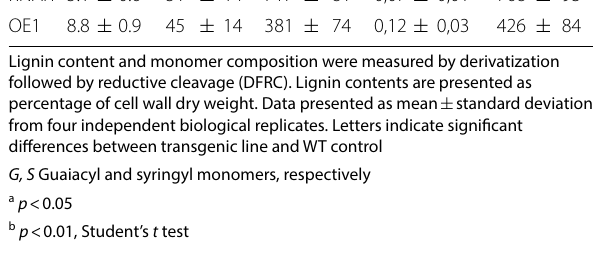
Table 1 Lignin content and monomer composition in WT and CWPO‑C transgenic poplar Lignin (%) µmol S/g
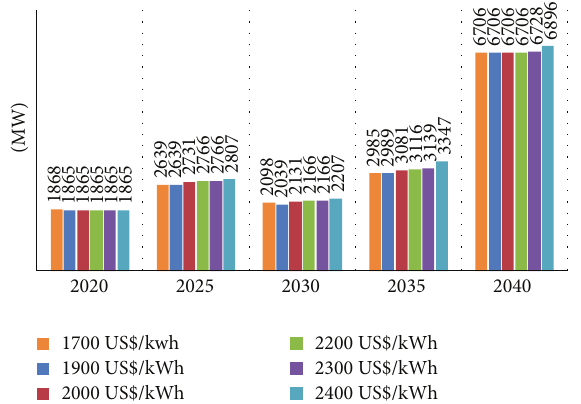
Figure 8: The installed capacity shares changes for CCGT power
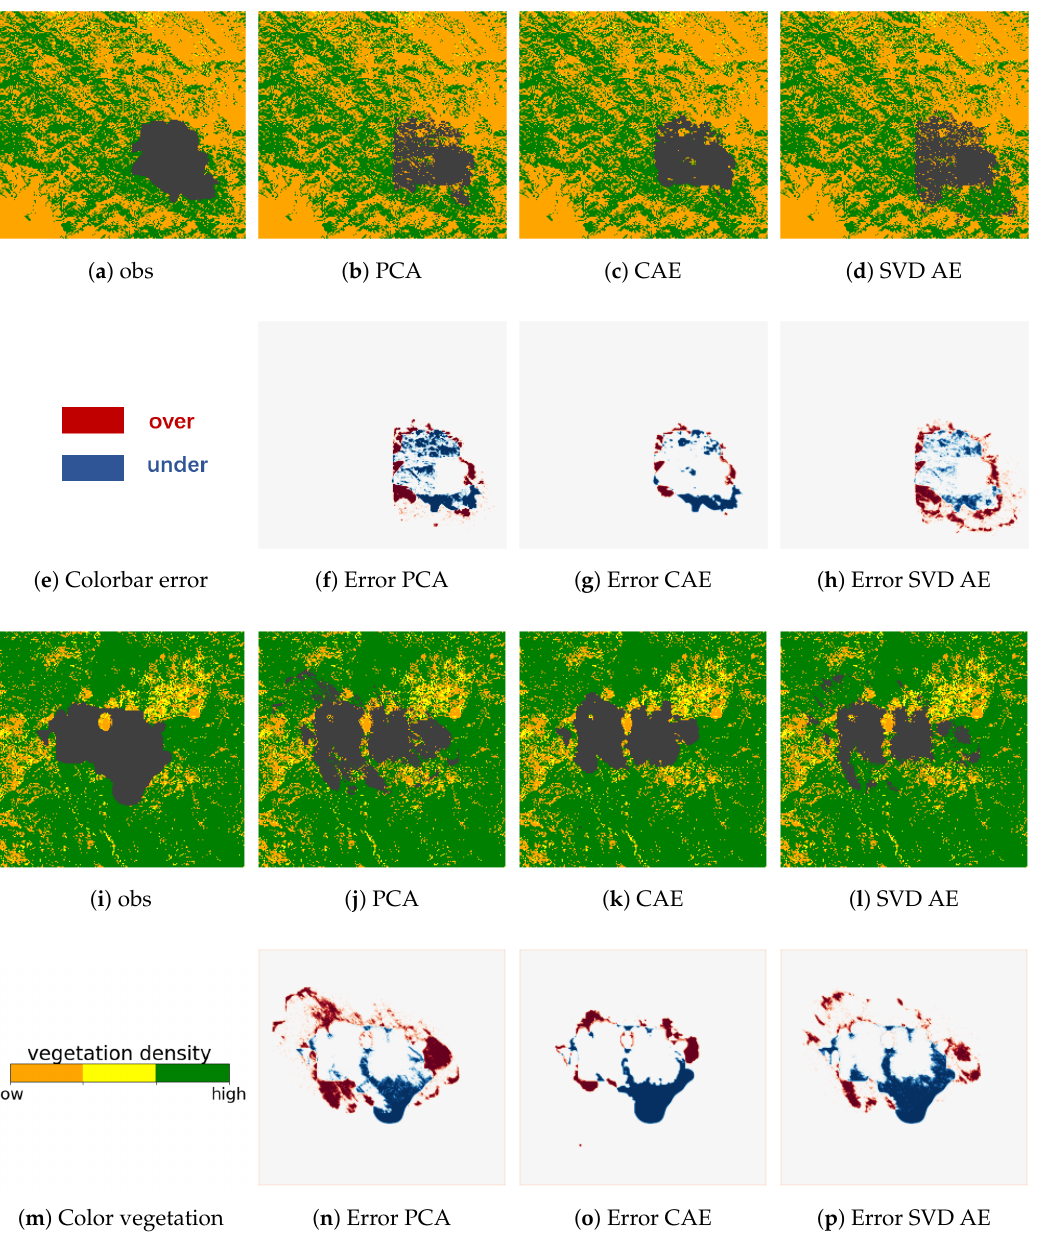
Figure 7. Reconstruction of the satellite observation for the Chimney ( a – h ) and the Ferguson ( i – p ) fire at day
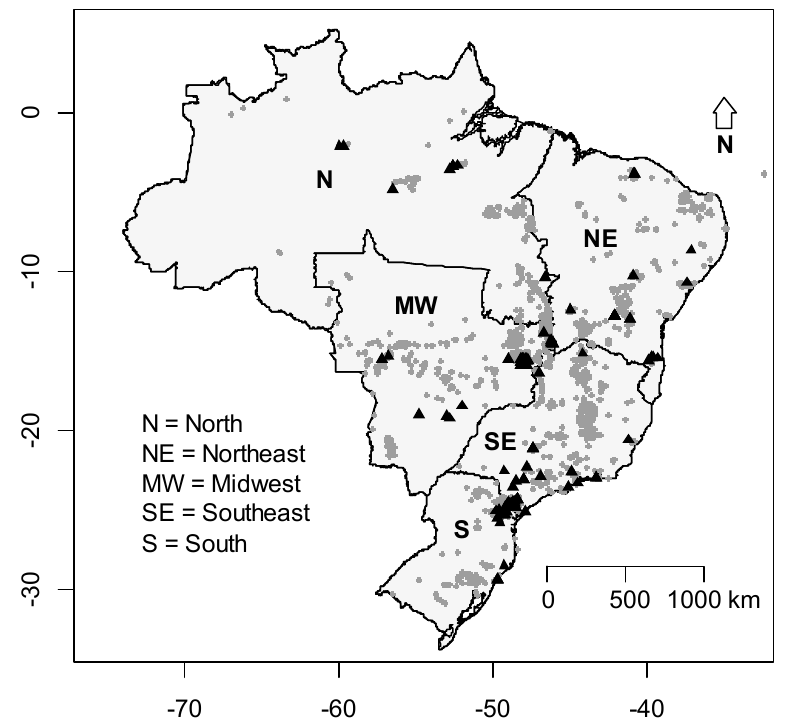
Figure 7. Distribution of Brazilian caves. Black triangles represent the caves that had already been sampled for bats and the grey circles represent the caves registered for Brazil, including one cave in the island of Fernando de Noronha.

...

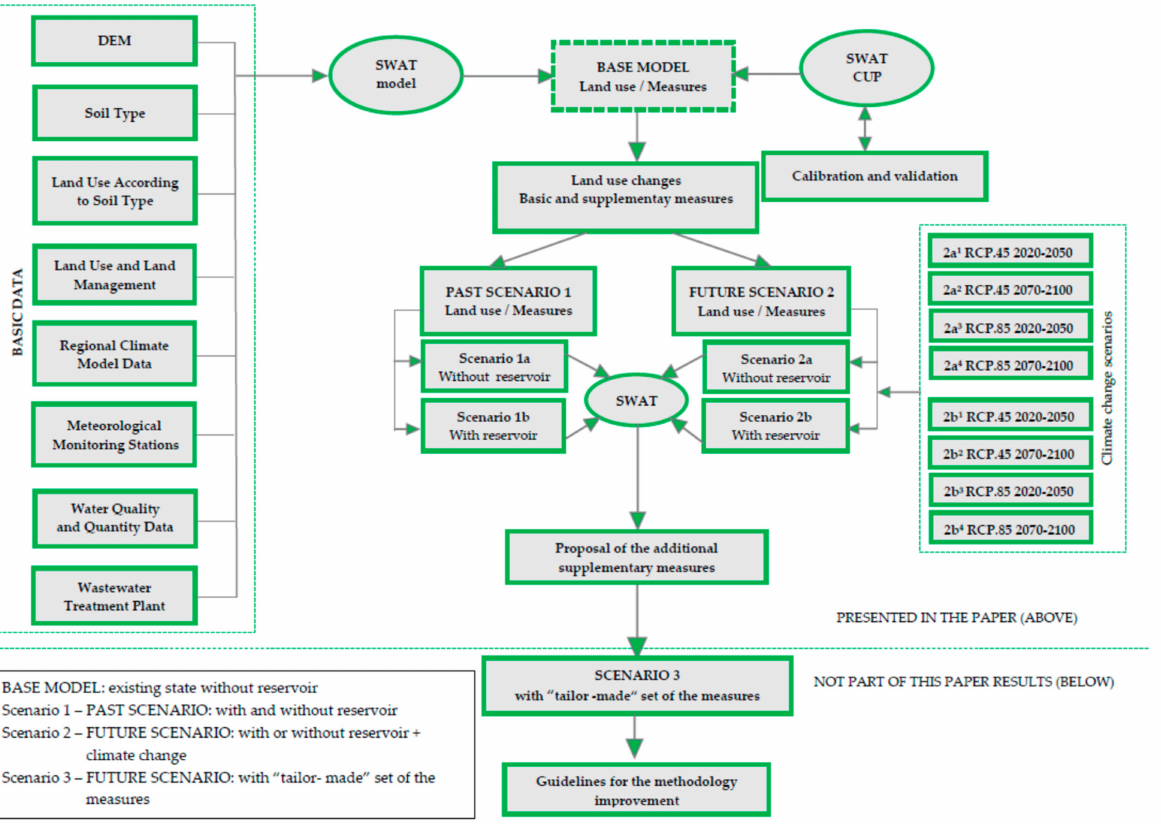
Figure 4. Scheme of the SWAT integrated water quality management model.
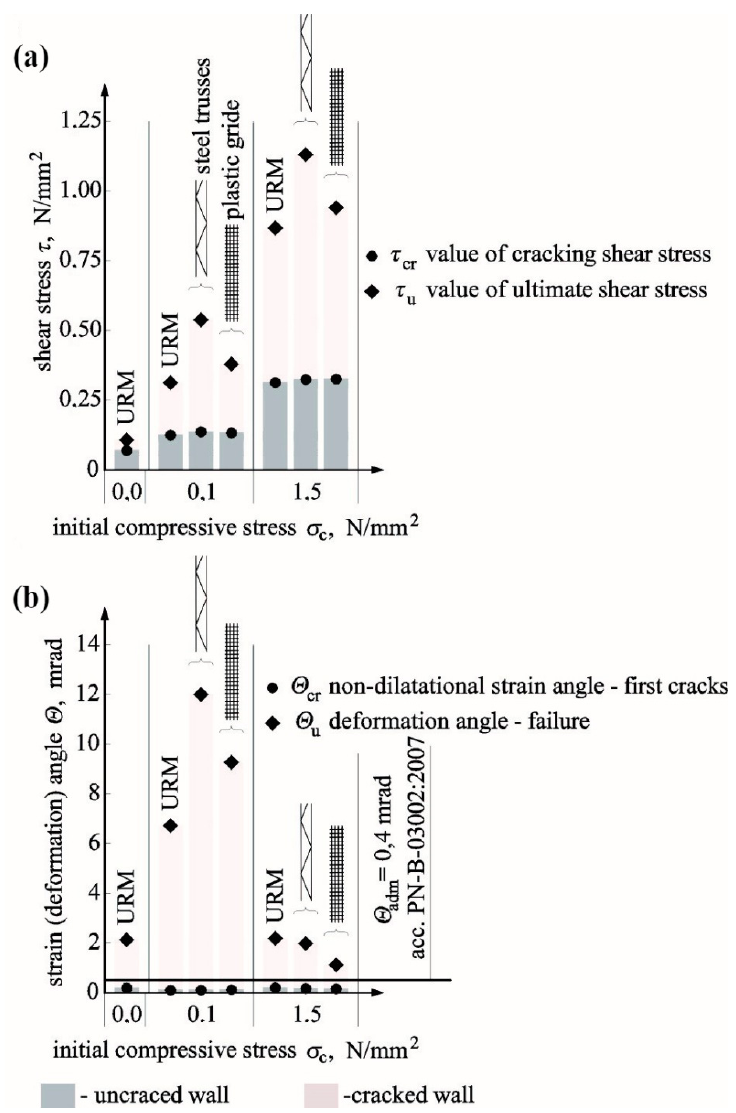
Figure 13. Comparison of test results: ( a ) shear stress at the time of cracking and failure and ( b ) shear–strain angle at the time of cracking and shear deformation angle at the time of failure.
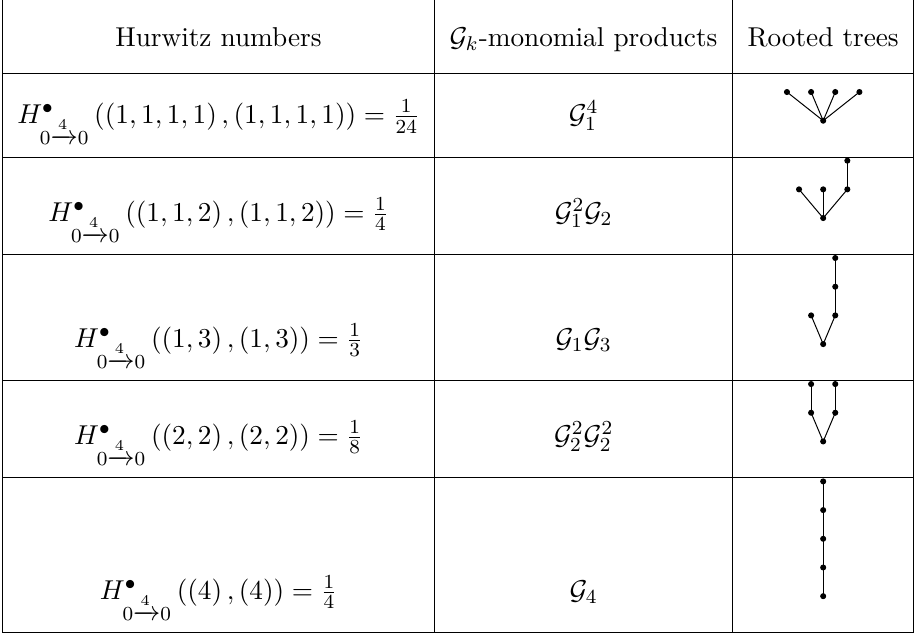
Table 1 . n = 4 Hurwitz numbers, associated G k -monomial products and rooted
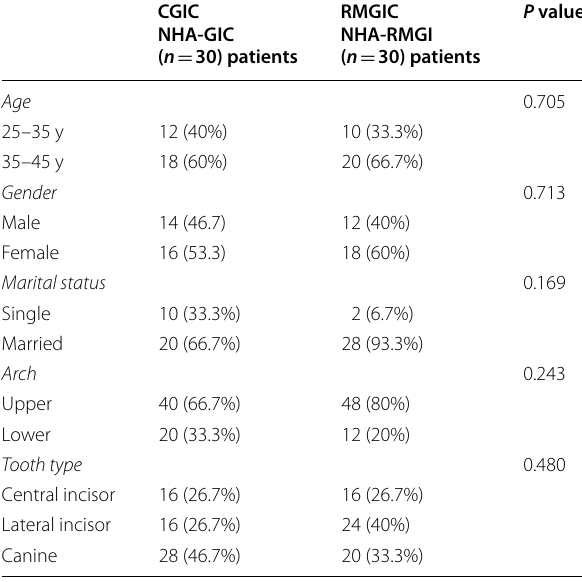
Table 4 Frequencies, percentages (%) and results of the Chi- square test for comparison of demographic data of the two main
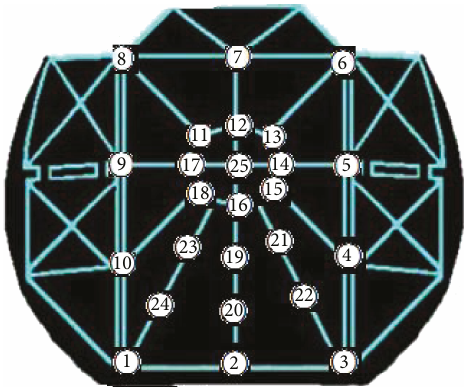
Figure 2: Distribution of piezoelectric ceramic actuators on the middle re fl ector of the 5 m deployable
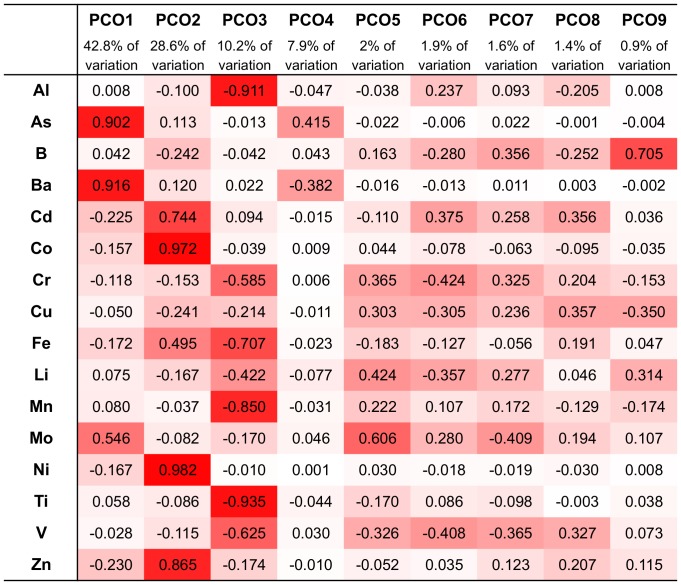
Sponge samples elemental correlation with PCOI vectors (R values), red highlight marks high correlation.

--

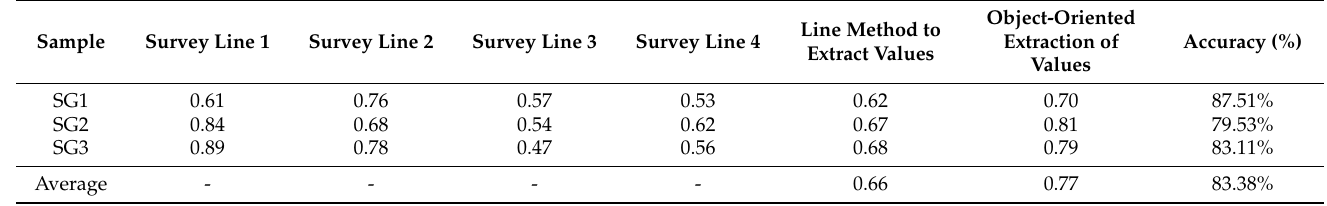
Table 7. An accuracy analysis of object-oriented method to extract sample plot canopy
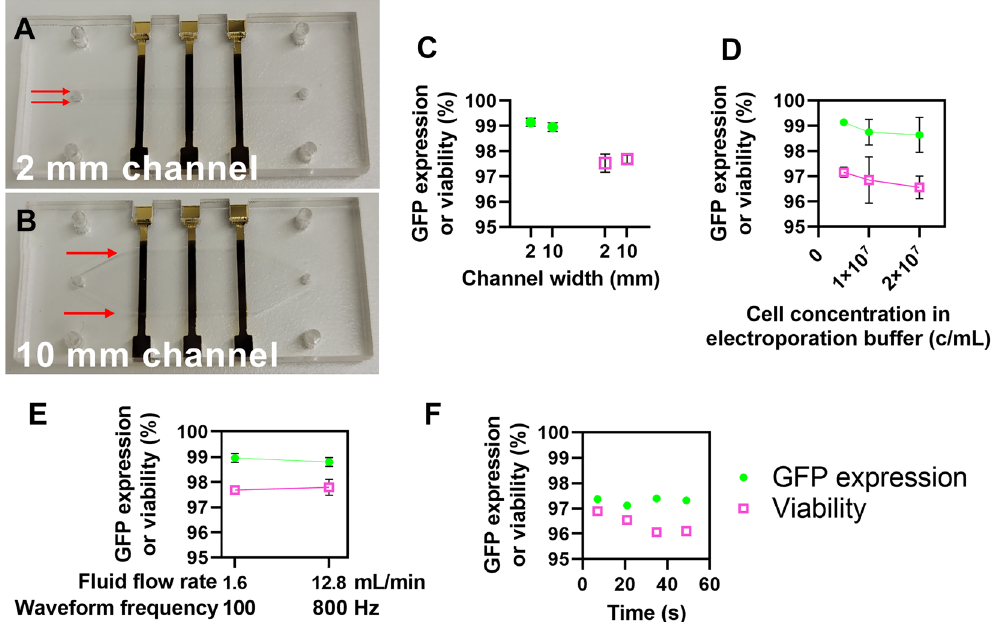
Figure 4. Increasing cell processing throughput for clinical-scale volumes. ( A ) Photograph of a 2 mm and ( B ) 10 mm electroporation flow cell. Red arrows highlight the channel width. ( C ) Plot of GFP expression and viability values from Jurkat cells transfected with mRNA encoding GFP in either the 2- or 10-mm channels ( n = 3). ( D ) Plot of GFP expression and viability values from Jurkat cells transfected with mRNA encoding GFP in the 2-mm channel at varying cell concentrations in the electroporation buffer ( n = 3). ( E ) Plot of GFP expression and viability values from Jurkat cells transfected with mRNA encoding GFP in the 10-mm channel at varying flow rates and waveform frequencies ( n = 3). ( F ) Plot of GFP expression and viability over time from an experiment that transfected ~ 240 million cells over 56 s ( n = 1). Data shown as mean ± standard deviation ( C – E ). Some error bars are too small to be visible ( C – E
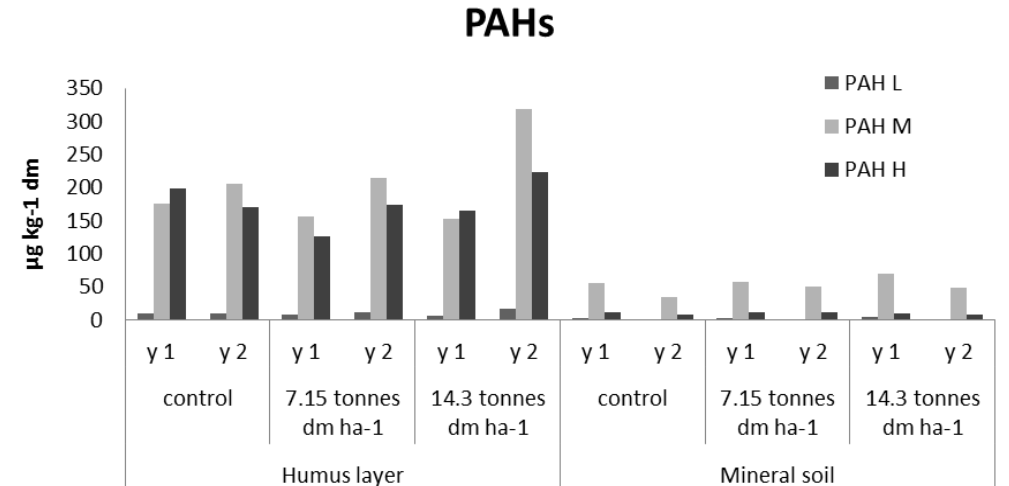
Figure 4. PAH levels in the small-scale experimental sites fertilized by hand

• What the task asks
In the listing above, find the line containing "Figure 2: Distribution" and the line containing "Sponge samples elemental". Print those two lines and every line between them exactly, with no pictures.

• Exercise answer
Figure 2: Distribution of piezoelectric ceramic actuators on the middle re fl ector of the 5 m deployable
Sponge samples elemental correlation with PCOI vectors (R values), red highlight marks high correlation.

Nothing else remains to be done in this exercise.